The Cutoff Man: What was the name of that movie?

You know, the one where Joe Boyd sells his soul to the devil so that the Washington Senators can start winning?
Here’s a hint: It rhymes with Bamn Bankees.
The Bronx Bombers, the team that many love and many more love to hate, became the first team this postseason to win a division series on Saturday. With a win at Yankee Stadium, the Yanks punched their ticket to the American League Championship Series (ALCS) for the second year in a row, completing a sweep of the seemingly punchless Minnesota Twins. New York has now taken nine straight postseason games from Minnesota, tying the longest active streak in baseball.

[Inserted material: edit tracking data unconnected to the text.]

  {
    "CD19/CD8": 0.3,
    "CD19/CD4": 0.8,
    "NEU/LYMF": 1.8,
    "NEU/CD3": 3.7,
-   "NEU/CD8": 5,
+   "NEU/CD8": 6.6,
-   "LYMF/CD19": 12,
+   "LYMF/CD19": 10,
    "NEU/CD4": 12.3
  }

Coincidentally, the other nine-game postseason winning streak against any one team is also owned by the Yankees, as they took nine straight playoff games from the Rangers in the mid- to late ’90s. The Rangers hadn’t been in the postseason again until this season, and they have taken full advantage of their newfound freedom from the Yankees, taking the first two games of their division series battle with the Rays to put themselves on the brink of winning their first ever postseason series. If they succeed, they’ll have to face their old tormentors in the ALCS.

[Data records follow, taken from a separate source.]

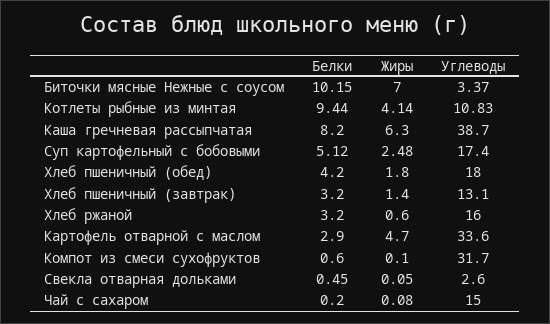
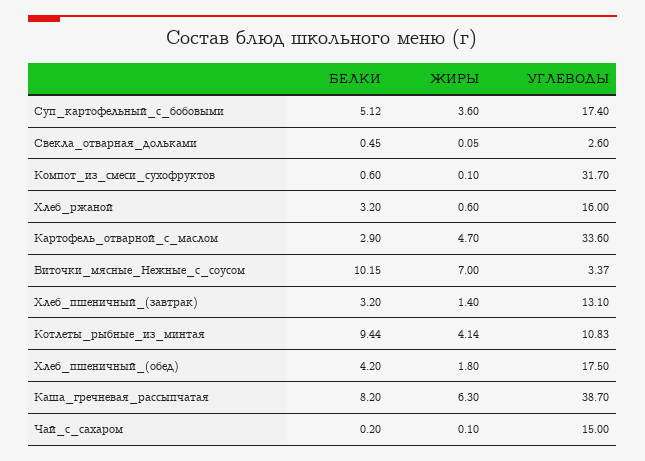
  {
    "Белки": {
      "Биточки мясные Нежные с соусом": 10.15,
      "Котлеты рыбные из минтая": 9.44,
      "Каша гречневая рассыпчатая": 8.2,
      "Суп картофельный с бобовыми": 5.12,
      "Хлеб пшеничный (обед)": 4.2,
      "Хлеб пшеничный (завтрак)": 3.2,
      "Хлеб ржаной": 3.2,
      "Картофель отварной с маслом": 2.9,
      "Компот из смеси сухофруктов": 0.6,
      "Свекла отварная дольками": 0.45,
      "Чай с сахаром": 0.2
    },
    "Жиры": {
      "Биточки мясные Нежные с соусом": 7,
      "Котлеты рыбные из минтая": 4.14,
      "Каша гречневая рассыпчатая": 6.3,
-     "Суп картофельный с бобовыми": 2.48,
+     "Суп картофельный с бобовыми": 3.6,
      "Хлеб пшеничный (обед)": 1.8,
      "Хлеб пшеничный (завтрак)": 1.4,
      "Хлеб ржаной": 0.6,
      "Картофель отварной с маслом": 4.7,
      "Компот из смеси сухофруктов": 0.1,
      "Свекла отварная дольками": 0.05,
-     "Чай с сахаром": 0.08
+     "Чай с сахаром": 0.1
    },
    "Углеводы": {
      "Биточки мясные Нежные с соусом": 3.37,
      "Котлеты рыбные из минтая": 10.83,
      "Каша гречневая рассыпчатая": 38.7,
      "Суп картофельный с бобовыми": 17.4,
-     "Хлеб пшеничный (обед)": 18,
+     "Хлеб пшеничный (обед)": 17.5,
      "Хлеб пшеничный (завтрак)": 13.1,
      "Хлеб ржаной": 16,
      "Картофель отварной с маслом": 33.6,
      "Компот из смеси сухофруктов": 31.7,
      "Свекла отварная дольками": 2.6,
      "Чай с сахаром": 15
    }
  }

Despite the fact that the Yankees were World Series champions last year, expectations were not as high for 2010 among fans and analysts alike. “I’ll be shocked if the Yanks get past the Twins, since our starting pitching is nonexistent except for CC,” lifelong Yankees fan and 2006 Brooklyn College graduate Ian Levenstein commented before the American League Division Series began. Levenstein, like many others, felt that the Yankees’ rotation was a huge question mark after 21-game winner CC Sabathia, who pitched game one of the series and won. Andy Pettitte, who started and won game two, ended the regular season with two mediocre efforts following a groin injury, and Phil Hughes, the eventual game three winner, was winding down his first full season as a starter and, after going 11-2 with a 3.65 ERA before the All-Star break, went 7–6 with a 4.90 ERA in the ensuing 15 games. Coupled with the fact that the once-dominant, still-expensive A.J. Burnett was having a horrendous year and Javier Vazquez was taking lessons from Oliver Perez on how to disappoint even the harshest naysayers, the Yanks’ pitching corps seemed questionable at best.
But somehow, they pulled it out and nailed down the sweep.

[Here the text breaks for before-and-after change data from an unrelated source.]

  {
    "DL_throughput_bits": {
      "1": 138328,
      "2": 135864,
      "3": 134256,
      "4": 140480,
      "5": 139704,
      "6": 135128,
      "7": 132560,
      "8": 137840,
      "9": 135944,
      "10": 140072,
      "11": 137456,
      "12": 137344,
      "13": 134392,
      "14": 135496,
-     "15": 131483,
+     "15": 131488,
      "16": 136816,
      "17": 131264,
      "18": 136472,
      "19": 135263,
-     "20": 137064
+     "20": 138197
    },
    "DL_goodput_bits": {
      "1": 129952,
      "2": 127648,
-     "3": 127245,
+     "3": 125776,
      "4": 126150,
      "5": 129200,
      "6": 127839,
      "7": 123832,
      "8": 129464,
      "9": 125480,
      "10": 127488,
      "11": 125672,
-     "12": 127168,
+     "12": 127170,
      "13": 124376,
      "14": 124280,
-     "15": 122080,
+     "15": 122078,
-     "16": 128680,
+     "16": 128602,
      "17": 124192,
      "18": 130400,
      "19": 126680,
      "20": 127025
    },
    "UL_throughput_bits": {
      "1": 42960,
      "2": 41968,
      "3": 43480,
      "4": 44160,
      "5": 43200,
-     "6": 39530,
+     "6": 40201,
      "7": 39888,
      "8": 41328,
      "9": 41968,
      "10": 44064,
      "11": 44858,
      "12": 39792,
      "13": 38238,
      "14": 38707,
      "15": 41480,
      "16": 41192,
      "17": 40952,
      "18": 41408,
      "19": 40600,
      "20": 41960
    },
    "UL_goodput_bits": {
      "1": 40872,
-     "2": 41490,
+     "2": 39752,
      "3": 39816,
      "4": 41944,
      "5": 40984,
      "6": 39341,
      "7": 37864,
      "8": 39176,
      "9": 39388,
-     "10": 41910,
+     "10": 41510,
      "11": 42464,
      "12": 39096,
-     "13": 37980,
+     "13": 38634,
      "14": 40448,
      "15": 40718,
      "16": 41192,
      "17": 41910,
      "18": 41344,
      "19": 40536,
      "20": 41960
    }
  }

The Yankees beat the Mets in 2000 to win their third consecutive World Series and fourth in five years. However, they then lost the 2001 World Series to the Diamondbacks in seven games to jump-start a string of eight straight years of not winning a World Series, with the low point coming when they failed to even reach the postseason in 2008. They then returned to glory by winning the whole shebang against the Phillies last year, and in 2010, it looks like the Evil Empire is back to its postseason winning ways again.
As much as it pains me to say it, the Yankees are the team to beat right now in this postseason. Sabathia may not have had the best overall stats to go with his 21 wins, but that’s exactly the reason that the Yanks have no reason to worry: He still got 21 wins. What does that mean? It means that even if Sabathia gives up four or five runs, his offense will back him up with six or seven, as they did in Sabathia’s 6–4 win in game one. Pettitte, injury concerns aside, showed already that he is still one of the best playoff pitchers in history when he dominated in his 19th career postseason victory in game two. Hughes is only partially a question mark at this point after seven scoreless innings in the clincher, and in a best-of-seven series, there’s a little more breathing room in that department. What will happen with a fourth starter is yet to be seen; if the Yanks are confident enough, they can tweak their rotation enough to eliminate any need for a fourth starter. Sabathia has been historically dominant on short rest, especially in big games, and if the Yankees are on the verge of winning in four or five games, there’s a high chance that their starters will get plenty of rest before the NLCS ends and the World Series begins.
“The only thing we have to fear is fear itself,” baseball fan Franklin D. Roosevelt famously said in his first inaugural address. Similarly, the only thing that may threaten the Yankees’ dominance is, well, their own dominance. They have already won their division series, meaning they will have to wait six days for the start of the ALCS. Likewise, if they do then win that series in four or five, they will once again sit dormant for at least a week before the World Series. In 2006, the Detroit Tigers rocked the American League postseason only to wait till the bitter end of the NLCS to play the Cardinals in the World Series; St. Louis then steamrolled the Tigers to easily take the World Series. The 2007 Colorado Rockies similarly destroyed anything in their path in the NLDS and NLCS before waiting a week and looking cold, confused, and uncollected while getting convincingly swept by the Red Sox in the World Series. Were the Yanks to end up dominating their ALCS opponent as they are poised to do, would the same fate befall them?
Most likely not. Unlike the Tigers in 2006 or the Rockies in 2007, the Yankees are no strangers to the postseason and the World Series. Most of their army of highly paid veterans and youngsters alike have been on the big stage before and know what it takes to win a championship. Love ’em or hate ’em, the Yankees look poised to win it all once more. Besides, the late George Steinbrenner would have accepted nothing less than a world championship, and whatever George wants, George gets!